Non-contact sensing systems are sensing systems that, unlike contact sensing systems, do not require a sensor to physically contact an object being measured. Non-contact sensing systems offer many advantages over contact sensing systems, such as the ability to provide information regarding an object and/or condition of interest without expensive and invasive sensor mounting assemblies. Non-contact systems, unlike contact systems, are also advantageous because they do not impact the system they measure. Radar systems include one example of a non-invasive sensing system. Radar systems use transmitted and reflected radio waves, typically on the order of 0.9-100 GHz, to determine the presence, location, and/or speed of objects. Some radar systems operate by transmitting either a constant continuous wave (CW) signal or a pulsed signal. Most CW radar systems operate under the principle of the Doppler effect, in which the change in reflected signal phase and/or frequency with respect to a transmitted signal phase and frequency is measured. CW radar systems that rely on the Doppler effect provide a mechanism of detecting a moving object by transmitting microwaves at a targeted object and detecting the change in frequency and/or phase of microwave signals reflected from the object.

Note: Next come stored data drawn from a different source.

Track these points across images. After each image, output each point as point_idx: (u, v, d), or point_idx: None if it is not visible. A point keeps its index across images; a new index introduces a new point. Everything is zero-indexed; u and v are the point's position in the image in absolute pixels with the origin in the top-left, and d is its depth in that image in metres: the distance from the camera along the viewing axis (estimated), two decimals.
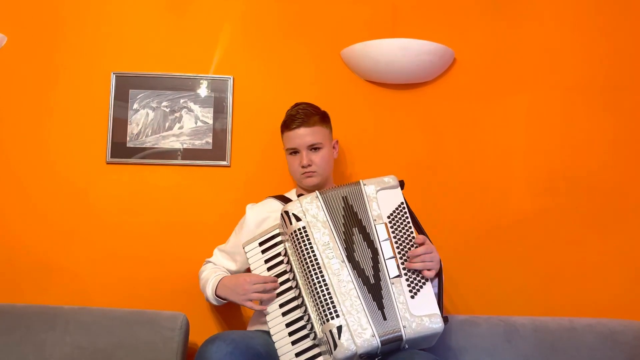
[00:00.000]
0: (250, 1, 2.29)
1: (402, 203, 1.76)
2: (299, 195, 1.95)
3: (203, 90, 2.24)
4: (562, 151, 2.29)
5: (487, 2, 2.33)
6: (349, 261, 1.68)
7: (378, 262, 1.69)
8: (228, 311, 2.17)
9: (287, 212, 1.73)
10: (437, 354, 1.70)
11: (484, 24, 2.32)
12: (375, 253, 1.70)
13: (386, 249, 1.70)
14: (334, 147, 2.04)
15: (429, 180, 2.24)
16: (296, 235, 1.69)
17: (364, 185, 1.77)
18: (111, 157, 2.20)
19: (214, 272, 1.95)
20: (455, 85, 2.30)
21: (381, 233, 1.71)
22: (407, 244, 1.72)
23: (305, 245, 1.68)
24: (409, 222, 1.74)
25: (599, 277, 2.23)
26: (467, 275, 2.21)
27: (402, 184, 1.79)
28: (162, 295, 2.14)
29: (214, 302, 1.92)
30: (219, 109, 2.24)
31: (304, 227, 1.70)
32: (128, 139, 2.21)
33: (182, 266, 2.15)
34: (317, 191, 1.77)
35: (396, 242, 1.71)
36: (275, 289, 1.74)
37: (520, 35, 2.32)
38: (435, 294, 1.70)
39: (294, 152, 1.97)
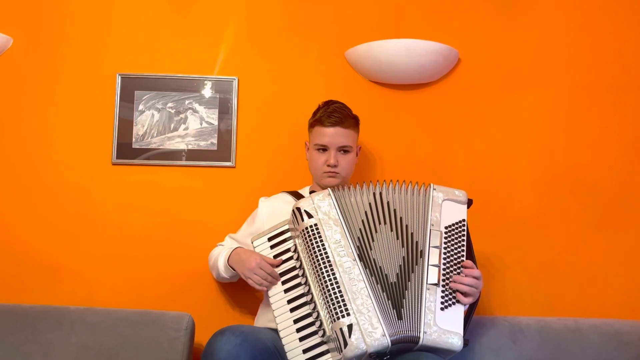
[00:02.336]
0: (255, 2, 2.30)
1: (463, 220, 1.76)
2: (311, 193, 1.95)
3: (208, 91, 2.25)
4: (567, 151, 2.28)
5: (492, 2, 2.33)
6: (361, 259, 1.68)
7: (415, 264, 1.69)
8: (234, 311, 2.17)
9: (298, 209, 1.73)
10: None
11: (488, 24, 2.32)
12: (417, 255, 1.70)
13: (433, 256, 1.69)
14: (356, 153, 2.03)
15: (434, 180, 2.22)
16: (307, 232, 1.70)
17: (434, 189, 1.78)
18: (117, 158, 2.21)
19: (227, 247, 1.96)
20: (459, 85, 2.30)
21: (434, 239, 1.71)
22: (454, 260, 1.71)
23: (316, 242, 1.68)
24: (463, 241, 1.74)
25: (604, 278, 2.23)
26: None
27: (469, 203, 1.80)
28: (167, 295, 2.15)
29: (225, 274, 1.93)
30: (224, 110, 2.24)
31: (315, 224, 1.70)
32: (134, 140, 2.22)
33: (187, 266, 2.15)
34: (329, 188, 1.78)
35: (444, 254, 1.70)
36: (274, 284, 1.75)
37: (525, 34, 2.32)
38: (464, 311, 1.70)
39: (322, 149, 1.95)
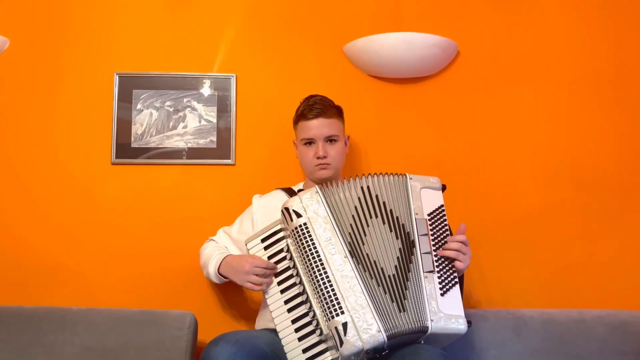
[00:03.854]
0: None
1: (442, 205, 1.76)
2: (299, 191, 1.94)
3: (206, 89, 2.24)
4: (568, 144, 2.27)
5: None
6: (352, 256, 1.66)
7: (411, 254, 1.68)
8: (236, 309, 2.17)
9: (287, 209, 1.71)
10: (445, 348, 1.69)
11: (487, 16, 2.31)
12: (410, 245, 1.69)
13: (424, 244, 1.70)
14: (345, 143, 2.03)
15: (435, 174, 2.21)
16: (297, 232, 1.68)
17: (410, 179, 1.77)
18: (116, 157, 2.20)
19: (217, 250, 1.95)
20: (459, 78, 2.29)
21: (421, 227, 1.71)
22: (442, 245, 1.72)
23: (307, 242, 1.67)
24: (446, 226, 1.74)
25: (608, 269, 2.22)
26: (474, 270, 2.19)
27: (444, 188, 1.80)
28: (170, 294, 2.14)
29: (215, 280, 1.93)
30: (223, 108, 2.23)
31: (305, 224, 1.68)
32: (132, 139, 2.21)
33: (189, 265, 2.14)
34: (316, 186, 1.76)
35: (433, 241, 1.71)
36: (273, 274, 1.73)
37: (525, 26, 2.31)
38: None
39: (309, 142, 1.95)
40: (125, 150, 2.20)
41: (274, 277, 1.74)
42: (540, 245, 2.22)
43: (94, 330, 1.94)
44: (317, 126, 1.93)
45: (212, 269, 1.90)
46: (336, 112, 1.98)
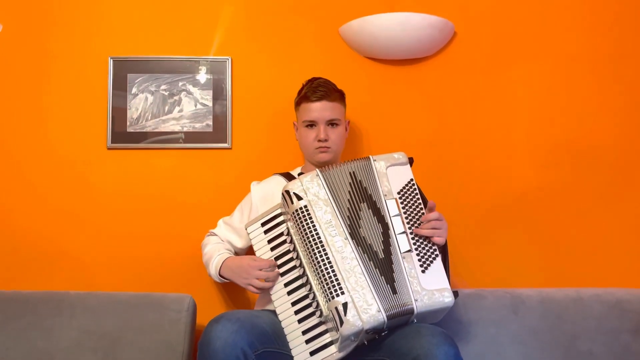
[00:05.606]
0: None
1: (411, 179, 1.76)
2: (299, 174, 1.93)
3: (201, 73, 2.23)
4: (566, 124, 2.27)
5: None
6: (352, 238, 1.67)
7: (389, 237, 1.69)
8: (235, 292, 2.17)
9: (287, 192, 1.72)
10: (444, 328, 1.69)
11: None
12: (385, 228, 1.70)
13: (397, 224, 1.70)
14: (345, 128, 2.02)
15: (432, 155, 2.23)
16: (298, 215, 1.69)
17: (374, 160, 1.77)
18: (112, 142, 2.19)
19: (217, 250, 1.94)
20: (455, 59, 2.28)
21: (392, 208, 1.72)
22: (417, 219, 1.72)
23: (307, 224, 1.67)
24: (418, 199, 1.75)
25: (605, 247, 2.22)
26: (472, 249, 2.21)
27: (411, 161, 1.80)
28: (168, 277, 2.15)
29: (217, 280, 1.93)
30: (218, 91, 2.22)
31: (305, 206, 1.69)
32: (128, 123, 2.20)
33: (186, 248, 2.15)
34: (317, 169, 1.76)
35: (406, 218, 1.71)
36: (278, 274, 1.74)
37: (522, 5, 2.29)
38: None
39: (311, 125, 1.95)
40: (121, 134, 2.20)
41: (279, 277, 1.74)
42: (538, 225, 2.23)
43: (92, 313, 1.95)
44: (320, 109, 1.93)
45: (213, 271, 1.90)
46: (339, 96, 1.98)
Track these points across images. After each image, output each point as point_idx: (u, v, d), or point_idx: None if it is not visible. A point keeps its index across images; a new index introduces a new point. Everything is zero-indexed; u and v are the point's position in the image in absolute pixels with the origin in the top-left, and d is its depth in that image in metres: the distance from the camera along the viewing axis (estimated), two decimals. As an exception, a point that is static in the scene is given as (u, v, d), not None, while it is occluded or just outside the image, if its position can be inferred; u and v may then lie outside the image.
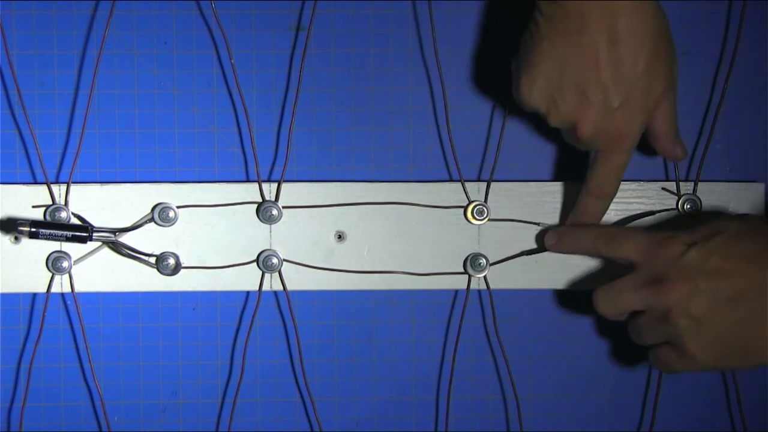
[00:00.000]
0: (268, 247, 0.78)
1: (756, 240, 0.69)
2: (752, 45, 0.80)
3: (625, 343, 0.82)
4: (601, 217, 0.76)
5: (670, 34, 0.70)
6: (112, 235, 0.76)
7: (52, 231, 0.73)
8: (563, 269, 0.80)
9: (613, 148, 0.71)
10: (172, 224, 0.78)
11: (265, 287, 0.78)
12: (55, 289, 0.77)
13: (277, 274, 0.78)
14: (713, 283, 0.69)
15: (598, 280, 0.77)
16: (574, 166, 0.80)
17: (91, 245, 0.76)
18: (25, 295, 0.79)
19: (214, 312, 0.80)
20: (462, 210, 0.79)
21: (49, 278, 0.77)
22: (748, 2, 0.79)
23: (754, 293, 0.68)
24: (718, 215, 0.77)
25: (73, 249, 0.77)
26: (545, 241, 0.78)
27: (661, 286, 0.70)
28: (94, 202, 0.77)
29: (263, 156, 0.79)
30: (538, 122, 0.78)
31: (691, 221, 0.78)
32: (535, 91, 0.71)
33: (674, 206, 0.79)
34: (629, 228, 0.77)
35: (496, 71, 0.80)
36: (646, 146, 0.78)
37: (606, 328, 0.81)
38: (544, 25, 0.69)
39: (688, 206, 0.79)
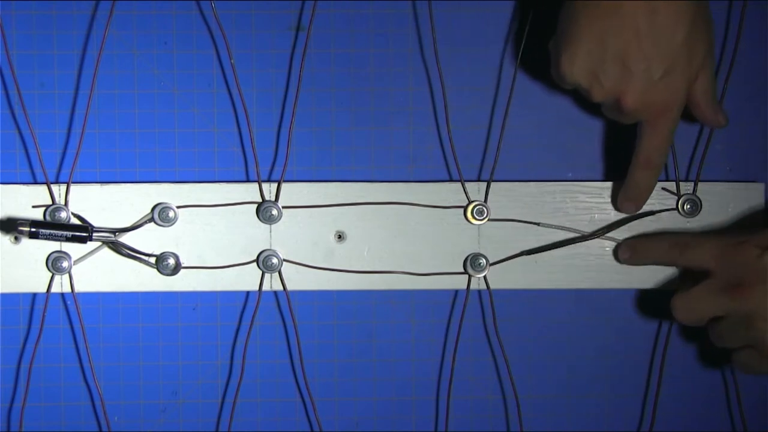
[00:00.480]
0: (268, 247, 0.78)
1: None
2: (752, 45, 0.80)
3: (625, 342, 0.82)
4: (652, 190, 0.76)
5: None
6: (112, 235, 0.76)
7: (52, 231, 0.73)
8: (563, 269, 0.80)
9: (659, 118, 0.71)
10: (172, 224, 0.78)
11: (265, 287, 0.78)
12: (55, 289, 0.77)
13: (277, 274, 0.78)
14: None
15: (599, 281, 0.78)
16: (574, 166, 0.80)
17: (91, 245, 0.76)
18: (25, 295, 0.79)
19: (214, 312, 0.80)
20: (462, 210, 0.79)
21: (49, 278, 0.77)
22: (748, 2, 0.79)
23: None
24: None
25: (73, 249, 0.77)
26: (619, 255, 0.79)
27: (739, 290, 0.70)
28: (94, 202, 0.77)
29: (263, 156, 0.79)
30: (538, 122, 0.78)
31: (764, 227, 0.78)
32: (576, 68, 0.70)
33: (674, 206, 0.79)
34: (701, 235, 0.77)
35: (497, 71, 0.80)
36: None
37: (606, 328, 0.82)
38: (580, 1, 0.69)
39: (688, 206, 0.79)
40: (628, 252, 0.78)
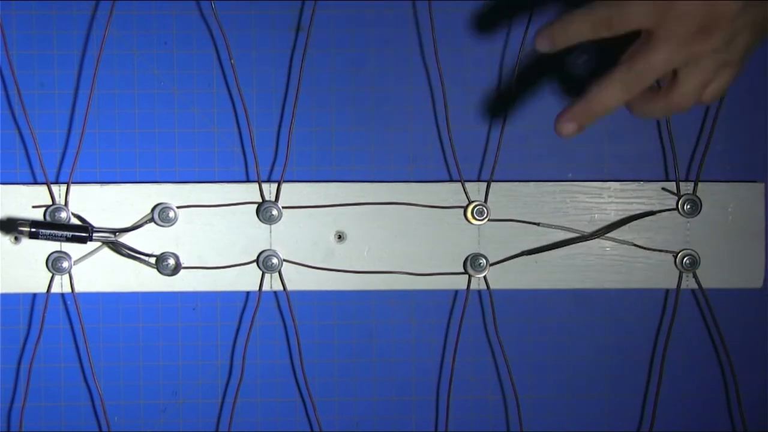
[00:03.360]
0: (268, 248, 0.78)
1: None
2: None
3: (625, 342, 0.82)
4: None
5: None
6: (112, 236, 0.76)
7: (52, 231, 0.73)
8: (563, 269, 0.80)
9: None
10: (172, 224, 0.78)
11: (265, 287, 0.78)
12: (55, 289, 0.77)
13: (277, 274, 0.78)
14: None
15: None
16: (574, 166, 0.80)
17: (91, 245, 0.76)
18: (25, 295, 0.79)
19: (214, 312, 0.80)
20: (462, 210, 0.79)
21: (49, 278, 0.77)
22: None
23: None
24: None
25: (73, 249, 0.77)
26: (537, 44, 0.68)
27: (707, 32, 0.64)
28: (94, 202, 0.77)
29: (263, 156, 0.79)
30: (537, 122, 0.78)
31: None
32: None
33: (674, 206, 0.79)
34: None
35: (497, 71, 0.80)
36: (645, 146, 0.78)
37: (606, 328, 0.82)
38: None
39: (688, 206, 0.79)
40: (546, 38, 0.67)
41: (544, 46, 0.67)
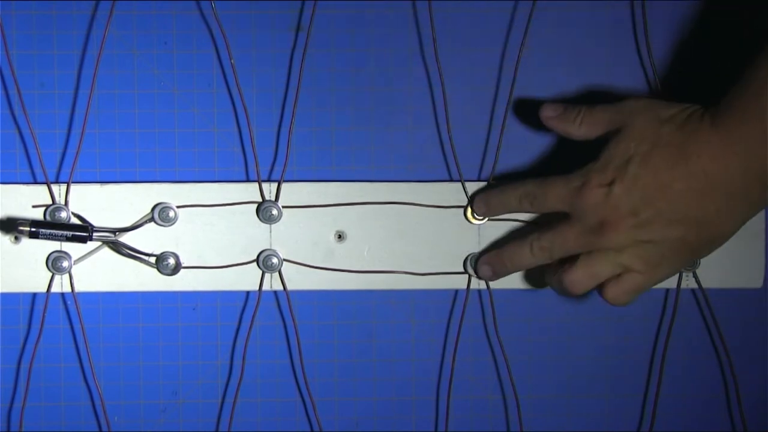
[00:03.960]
0: (268, 247, 0.78)
1: (666, 144, 0.69)
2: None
3: (625, 342, 0.82)
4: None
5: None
6: (112, 235, 0.76)
7: (52, 231, 0.73)
8: (563, 269, 0.80)
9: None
10: (172, 224, 0.78)
11: (265, 287, 0.78)
12: (55, 288, 0.77)
13: (277, 273, 0.78)
14: (650, 206, 0.69)
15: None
16: (574, 166, 0.80)
17: (91, 245, 0.76)
18: (25, 295, 0.79)
19: (214, 312, 0.80)
20: (462, 210, 0.79)
21: (49, 278, 0.77)
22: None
23: (695, 191, 0.68)
24: (613, 134, 0.72)
25: (73, 249, 0.77)
26: (475, 209, 0.78)
27: (604, 230, 0.70)
28: (94, 201, 0.77)
29: (263, 156, 0.79)
30: (537, 122, 0.78)
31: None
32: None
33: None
34: (545, 181, 0.74)
35: (497, 71, 0.80)
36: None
37: (606, 328, 0.81)
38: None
39: (688, 206, 0.79)
40: (483, 207, 0.78)
41: (481, 210, 0.78)
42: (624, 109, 0.72)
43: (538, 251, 0.73)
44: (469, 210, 0.79)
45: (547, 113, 0.75)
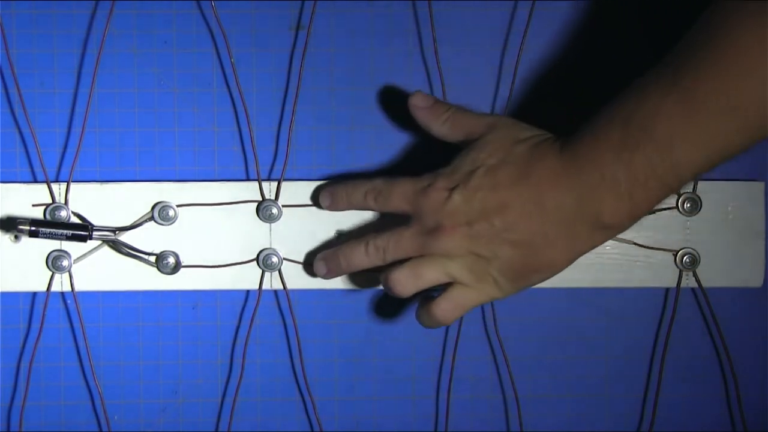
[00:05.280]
0: (268, 246, 0.78)
1: (514, 162, 0.69)
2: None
3: (625, 342, 0.82)
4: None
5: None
6: (112, 234, 0.76)
7: (52, 230, 0.73)
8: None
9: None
10: (172, 223, 0.78)
11: (265, 286, 0.78)
12: (55, 288, 0.77)
13: (277, 272, 0.78)
14: (485, 219, 0.68)
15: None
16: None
17: (91, 244, 0.76)
18: (25, 294, 0.79)
19: (214, 311, 0.80)
20: (462, 209, 0.79)
21: (49, 277, 0.77)
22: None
23: (529, 213, 0.68)
24: (470, 143, 0.72)
25: (73, 248, 0.77)
26: (320, 201, 0.77)
27: (437, 233, 0.69)
28: (94, 200, 0.77)
29: (263, 155, 0.79)
30: (537, 122, 0.78)
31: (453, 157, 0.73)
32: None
33: (674, 204, 0.79)
34: (394, 179, 0.73)
35: (497, 71, 0.80)
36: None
37: (606, 328, 0.82)
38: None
39: (688, 205, 0.79)
40: (327, 199, 0.77)
41: (325, 202, 0.77)
42: (488, 121, 0.72)
43: (373, 251, 0.72)
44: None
45: (417, 102, 0.75)
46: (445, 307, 0.71)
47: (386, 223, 0.76)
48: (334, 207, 0.77)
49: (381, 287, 0.79)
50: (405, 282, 0.71)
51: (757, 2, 0.62)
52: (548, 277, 0.70)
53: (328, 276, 0.76)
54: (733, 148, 0.64)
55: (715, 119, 0.63)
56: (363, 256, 0.73)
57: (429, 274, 0.70)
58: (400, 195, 0.72)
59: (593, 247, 0.69)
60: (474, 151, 0.71)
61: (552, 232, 0.68)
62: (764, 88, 0.62)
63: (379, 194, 0.73)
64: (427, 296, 0.72)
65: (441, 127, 0.74)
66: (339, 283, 0.79)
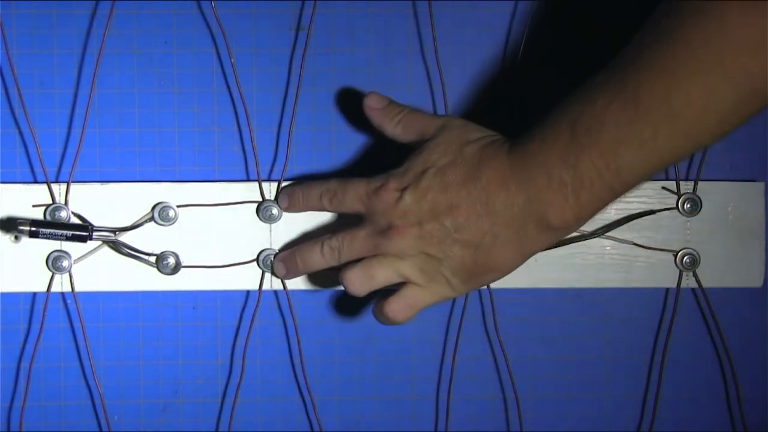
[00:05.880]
0: (268, 247, 0.78)
1: (463, 162, 0.69)
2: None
3: (625, 342, 0.82)
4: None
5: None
6: (112, 235, 0.76)
7: (52, 230, 0.73)
8: (563, 268, 0.80)
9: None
10: (172, 223, 0.78)
11: (266, 286, 0.78)
12: (55, 288, 0.77)
13: (277, 273, 0.78)
14: (436, 220, 0.68)
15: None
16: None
17: (91, 244, 0.76)
18: (25, 294, 0.79)
19: (214, 311, 0.80)
20: (462, 209, 0.79)
21: (49, 278, 0.77)
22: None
23: (478, 213, 0.68)
24: (422, 144, 0.72)
25: (73, 248, 0.77)
26: (279, 202, 0.77)
27: (389, 233, 0.70)
28: (94, 201, 0.77)
29: (263, 155, 0.79)
30: (537, 122, 0.78)
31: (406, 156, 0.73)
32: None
33: (674, 205, 0.79)
34: (348, 180, 0.73)
35: (497, 71, 0.80)
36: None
37: (606, 328, 0.82)
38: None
39: (688, 205, 0.79)
40: (286, 201, 0.77)
41: (284, 204, 0.77)
42: (440, 122, 0.72)
43: (328, 251, 0.73)
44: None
45: (371, 103, 0.75)
46: (396, 308, 0.71)
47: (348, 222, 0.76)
48: (291, 208, 0.77)
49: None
50: (358, 282, 0.71)
51: (700, 2, 0.62)
52: (500, 277, 0.70)
53: (287, 277, 0.77)
54: (678, 153, 0.64)
55: (659, 126, 0.63)
56: (319, 257, 0.73)
57: (381, 275, 0.71)
58: (354, 195, 0.72)
59: (542, 248, 0.69)
60: (425, 152, 0.71)
61: (502, 233, 0.68)
62: (704, 93, 0.62)
63: (334, 195, 0.73)
64: (385, 294, 0.72)
65: (394, 128, 0.74)
66: (339, 283, 0.79)
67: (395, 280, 0.71)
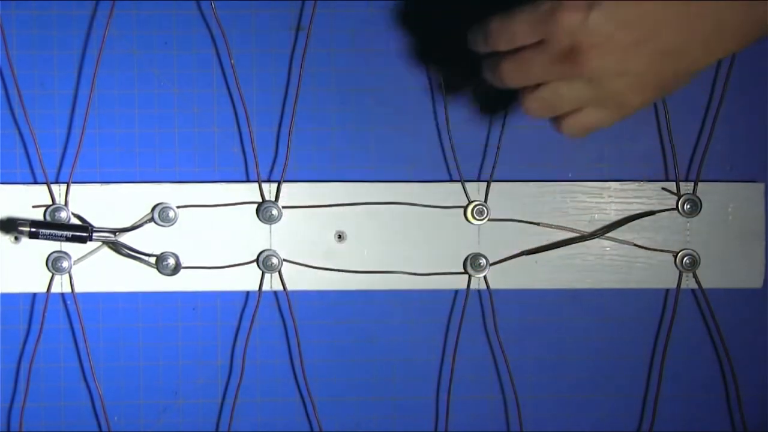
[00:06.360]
0: (268, 247, 0.78)
1: None
2: (752, 45, 0.80)
3: (625, 342, 0.82)
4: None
5: None
6: (112, 235, 0.76)
7: (52, 231, 0.73)
8: (563, 269, 0.80)
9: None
10: (172, 224, 0.78)
11: (265, 287, 0.78)
12: (55, 289, 0.77)
13: (277, 274, 0.78)
14: (632, 32, 0.63)
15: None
16: (574, 166, 0.80)
17: (91, 245, 0.76)
18: (25, 295, 0.79)
19: (214, 312, 0.80)
20: (462, 210, 0.79)
21: (49, 278, 0.77)
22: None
23: (675, 20, 0.62)
24: None
25: (73, 249, 0.77)
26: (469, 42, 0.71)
27: (577, 58, 0.64)
28: (94, 201, 0.77)
29: (263, 156, 0.79)
30: (538, 122, 0.78)
31: None
32: None
33: (674, 206, 0.79)
34: (506, 15, 0.67)
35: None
36: (645, 146, 0.78)
37: (606, 328, 0.82)
38: None
39: (688, 206, 0.79)
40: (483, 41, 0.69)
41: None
42: None
43: (514, 73, 0.67)
44: (469, 210, 0.79)
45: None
46: (577, 128, 0.68)
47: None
48: (485, 46, 0.69)
49: (381, 287, 0.79)
50: (540, 105, 0.67)
51: None
52: (692, 79, 0.66)
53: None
54: None
55: None
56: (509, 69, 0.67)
57: (567, 101, 0.66)
58: (524, 24, 0.65)
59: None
60: None
61: (710, 35, 0.63)
62: None
63: (500, 29, 0.67)
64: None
65: None
66: (339, 283, 0.79)
67: (581, 104, 0.67)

Further, non-contact radar techniques provide a sensing mechanism that is relatively unaffected by temperature, dust, debris, water, and many other obscurants when the proper transmit frequencies are used. Radar sensing systems may accurately provide information on the speed, location, and direction of movement of targets being sensed, as compared to other less-accurate sensing systems. One need in aeronautics or power generation applications, for example, would be to determine accurately the speed of a turbine engine and, particularly, the speed of one or more bladed rotors in a turbine engine.
In this context, the present invention is directed to addressing deficiencies of conventional measurement systems with systems and methods for accurately sensing the speed of a moving object such as a bladed rotor of a turbine engine.